§ **Brief**
Please set down, exactly, the line with "List each element's" and all lines that follow it through the end of the records below.

══ Records for this exercise ══

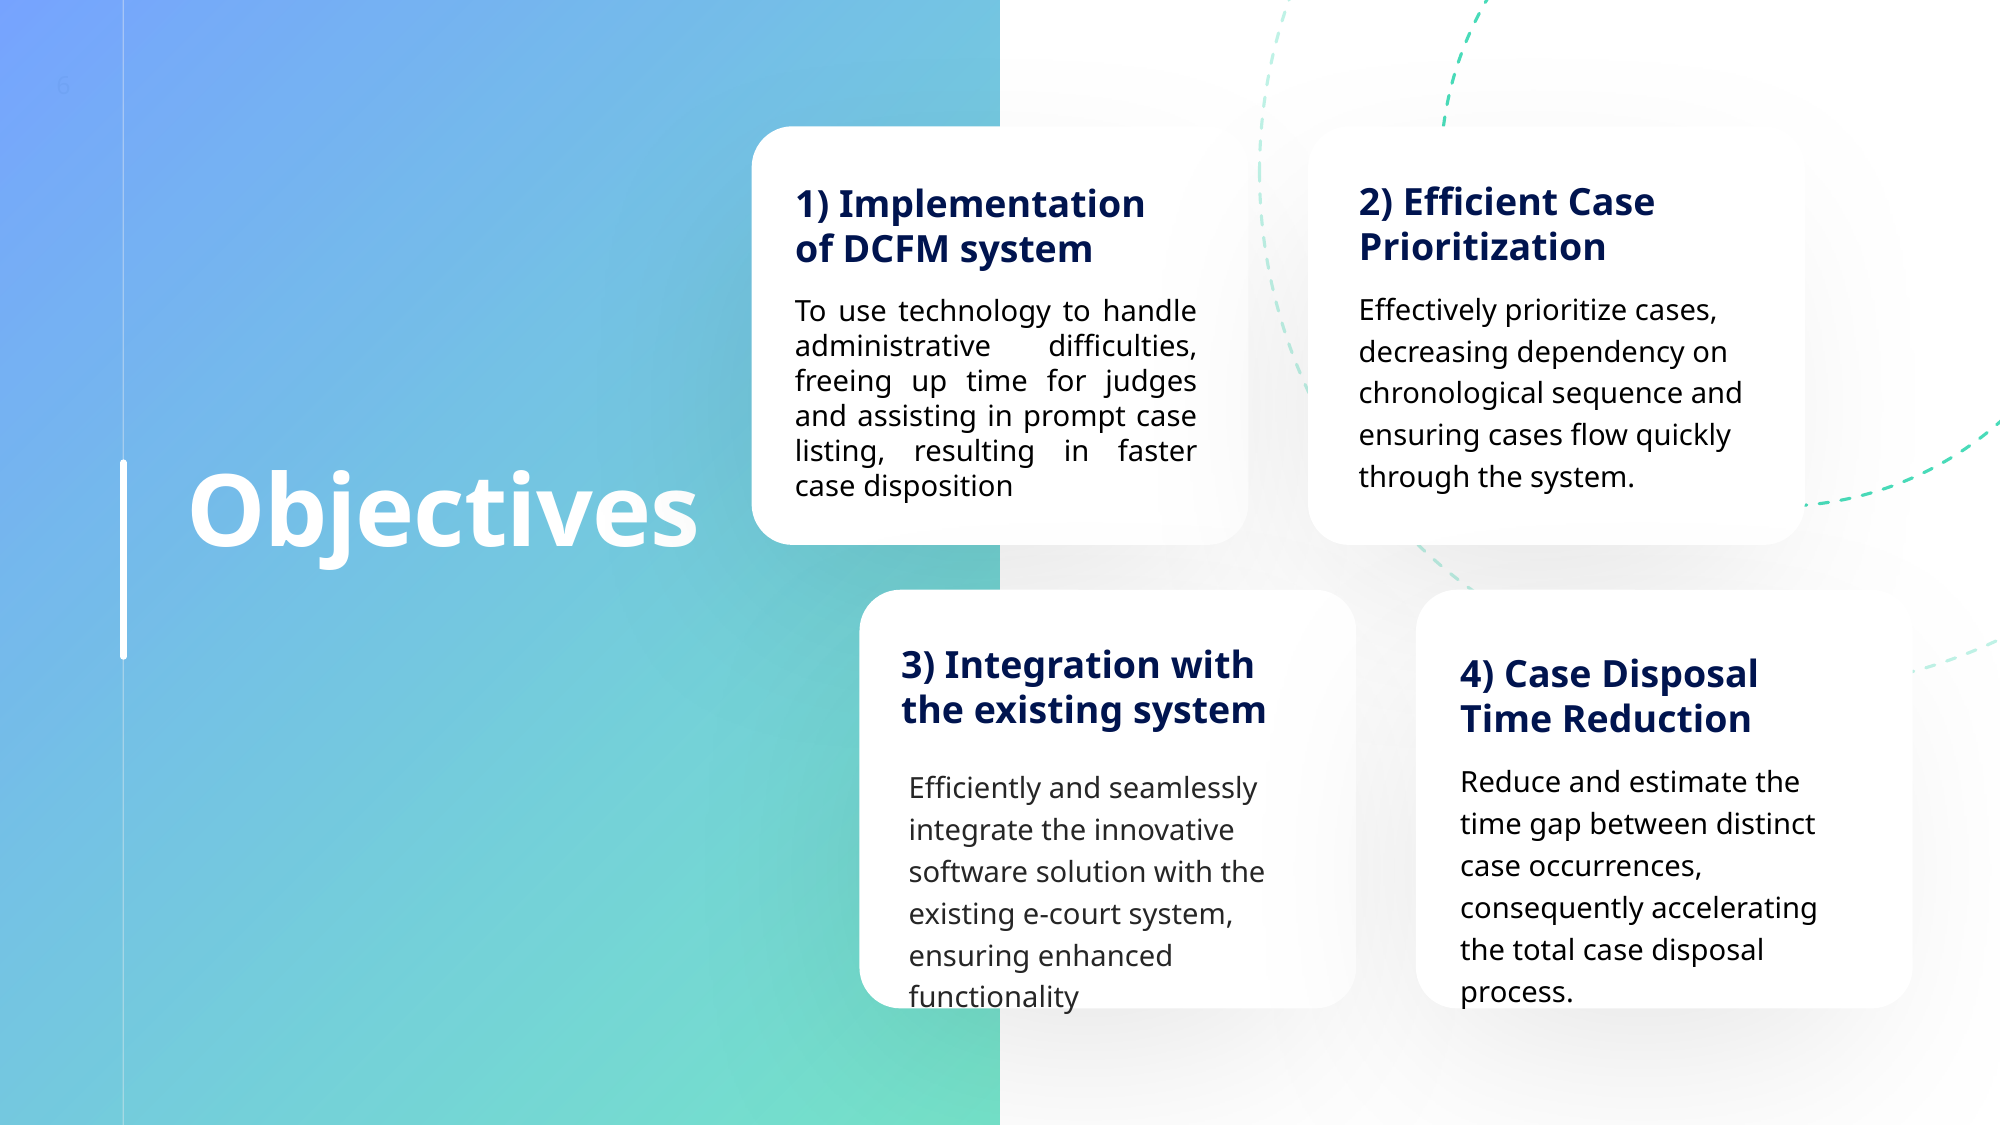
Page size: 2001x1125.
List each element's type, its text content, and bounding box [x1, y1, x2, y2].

text_box Reduce and estimate the time gap between distinct case occurrences, consequently accelerating the total case disposal process. [1445, 749, 1878, 1016]
text_box [124, 0, 1001, 1125]
text_box [0, 0, 122, 1125]
text_box 4) Case Disposal Time Reduction [1445, 690, 1848, 747]
text_box [1414, 690, 1914, 1008]
text_box 3) Integration with the existing system [886, 634, 1310, 739]
text_box [750, 125, 1250, 546]
text_box [858, 588, 1358, 1009]
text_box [1259, 0, 2000, 690]
text_box To use technology to handle administrative difficulties, freeing up time for judges and assisting in prompt case listing, resulting in faster case disposition [780, 284, 1213, 510]
text_box Objectives [171, 462, 760, 574]
text_box 1) Implementation of DCFM system [780, 172, 1204, 278]
text_box Efficiently and seamlessly integrate the innovative software solution with the existing e-court system, ensuring enhanced functionality [893, 754, 1327, 1022]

═══

§ **Expected output**
List each element's type, its text content, and bounding box [x1, y1, x2, y2].

text_box Reduce and estimate the time gap between distinct case occurrences, consequently accelerating the total case disposal process. [1445, 749, 1878, 1016]
text_box [124, 0, 1001, 1125]
text_box [0, 0, 122, 1125]
text_box 4) Case Disposal Time Reduction [1445, 690, 1848, 747]
text_box [1414, 690, 1914, 1008]
text_box 3) Integration with the existing system [886, 634, 1310, 739]
text_box [750, 125, 1250, 546]
text_box [858, 588, 1358, 1009]
text_box [1259, 0, 2000, 690]
text_box To use technology to handle administrative difficulties, freeing up time for judges and assisting in prompt case listing, resulting in faster case disposition [780, 284, 1213, 510]
text_box Objectives [171, 462, 760, 574]
text_box 1) Implementation of DCFM system [780, 172, 1204, 278]
text_box Efficiently and seamlessly integrate the innovative software solution with the existing e-court system, ensuring enhanced functionality [893, 754, 1327, 1022]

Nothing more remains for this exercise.